A fire broke out at around 7 pm on 18 July 2012 at Maruti Suzuki India's
manufacturing plant in Manesar. It claimed the life of a manager. Within days, over
two thousand temporary workers and 546 permanent workers were dismissed
by the company, and 13 of them-including the entire leadership of the workers'
union-were later charged for murder, thus ending yet another independent body
for collective bargaining.
Unions are the last, and often only, line of defence workers have in modern
industries, especially when the management isn't averse to undermining their
rights, dignity and health in pursuit of higher profits. This was true of Maruti and
their Japanese partner, and later, owner-Suzuki. Workers would get a seven-and-ahalf-minute break from physically demanding work-precise to the hundredth of a
second-to run to the toilet half a kilometre away and force a samosa and piping hot
tea down their throat. But they were denied two minutes of silence in the memory of
a deceased colleague's mother.
The sabotage of their efforts at effective unionizing, generally in collusion with the
Haryana state government, had therefore come as no surprise to the workers. Yet
they struggled through and managed to form successive representative bodies at both
the Gurgaon plant, and the one set up in Manesar in 2007. But not only were all of
them crushed, some were never allowed to be officially registered.

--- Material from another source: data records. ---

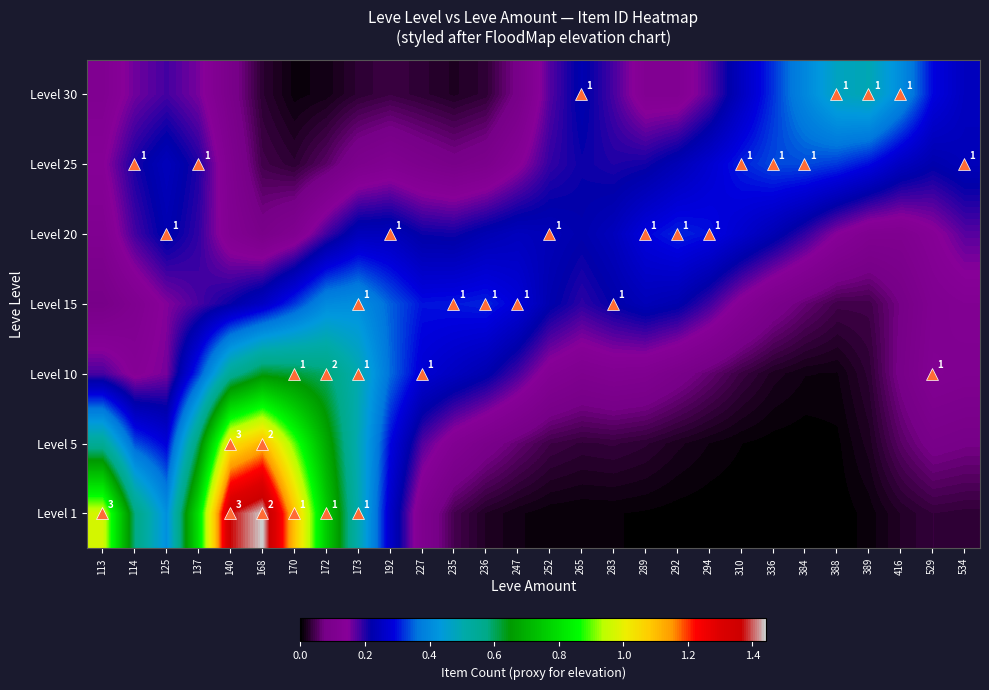

Rank the series by their maximum value, from lowest to highest.

Level 20, Level 25, Level 15, Level 30, Level 10, Level 5, Level 1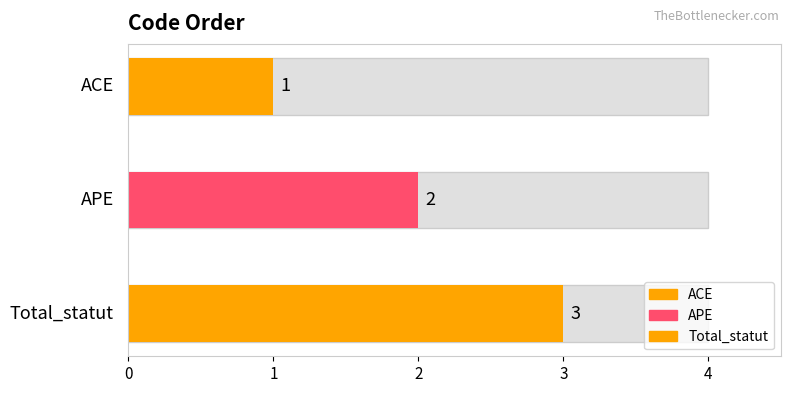

Are the bars grouped side by side (vs. stacked)?

No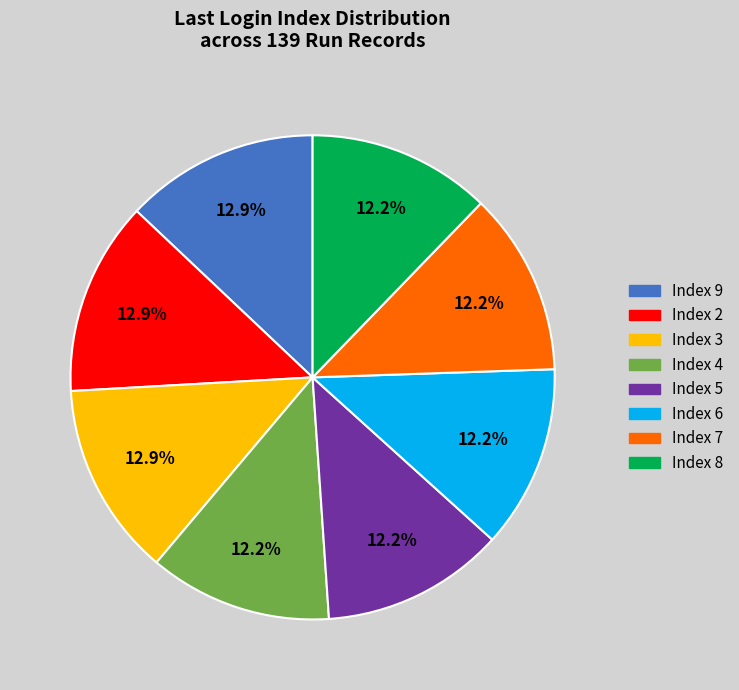

Is there any slice that represents more than half of the pie?

No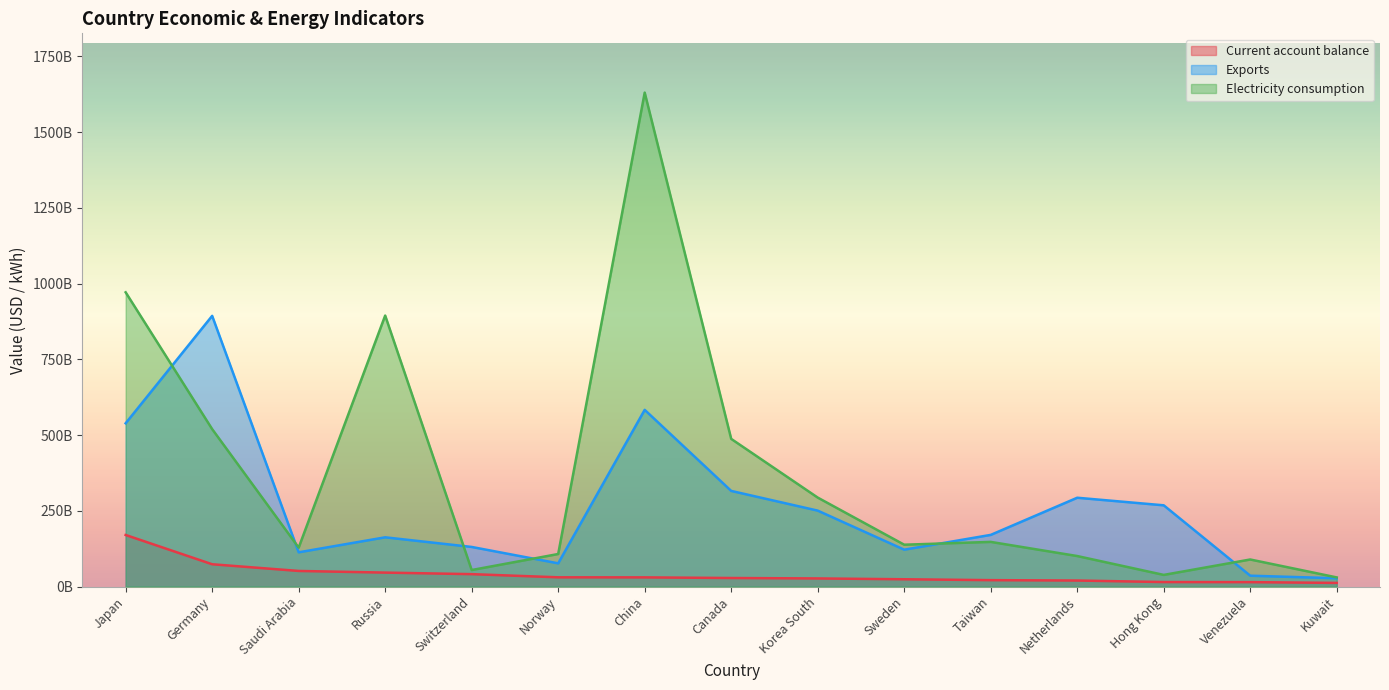

Is the value of Electricity consumption at Saudi Arabia greater than the value of Exports at Germany?

No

The often misrepresented events of July 2012 were thus far from an isolated incident.
But few today, as then, are willing to see the matter from the workers' point of view.
Anjali Deshpande and Nandita Haksar tell the story of the biggest car manufacturer
in India through the voices of the workers, interviewed over a period of 3 years. As
they tell us of their resistance to being turned into robots by an uncompromising
management, it becomes abundantly clear that the Maruti revolution wasn't the
unmitigated success it was touted to be.